Assume that in my code I have to store a void* as data member and typecast it back to the original class pointer when needed. To test its reliability, I wrote a test program (linux ubuntu 4.4.1 g++ -04 -Wall) and I was shocked to see the behavior.
struct A
{
int i;
static int c;
A () : i(c++) { cout<<"A() : i("<<i<<")\n"; }
};
int A::c;
int main ()
{
void *p = new A[3]; // good behavior for A* p = new A[3];
cout<<"p->i = "<<((A*)p)->i<<endl;
((A*&)p)++;
cout<<"p->i = "<<((A*)p)->i<<endl;
((A*&)p)++;
cout<<"p->i = "<<((A*)p)->i<<endl;
}
This is just a test program; in actual for my case, it's mandatory to store any pointer as void* and then cast it back to the actual pointer (with help of template). So let's not worry about that part. The output of the above code is,
p->i = 0
p->i = 0 // ?? why not 1
p->i = 1
However if you change the void* p; to A* p; it gives expected behavior. WHY ?

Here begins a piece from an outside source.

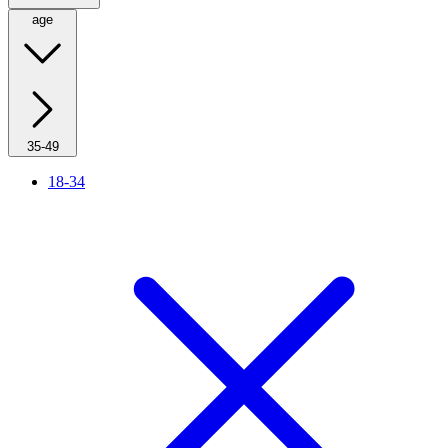
age
35-49
18-34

Another question, I cannot get away with (A*&) otherwise I cannot use operator ++; but it also gives warning as, dereferencing type-punned pointer will break strict-aliasing rules. Is there any decent way to overcome warning ?
Well, as the compiler warns you, you are violating the strict aliasing rule, which formally means that the results are undefined.
You can eliminate the strict aliasing violation by using a function template for the increment:
template<typename T>
void advance_pointer_as(void*& p, int n = 1) {
T* p_a(static_cast<T*>(p));
p_a += n;
p = p_a;
}
With this function template, the following definition of main() yields the expected results on the Ideone compiler (and emits no warnings):
int main()
{
void* p = new A[3];
std::cout << "p->i = " << static_cast<A*>(p)->i << std::endl;
advance_pointer_as<A>(p);
std::cout << "p->i = " << static_cast<A*>(p)->i << std::endl;
advance_pointer_as<A>(p);
std::cout << "p->i = " << static_cast<A*>(p)->i << std::endl;
}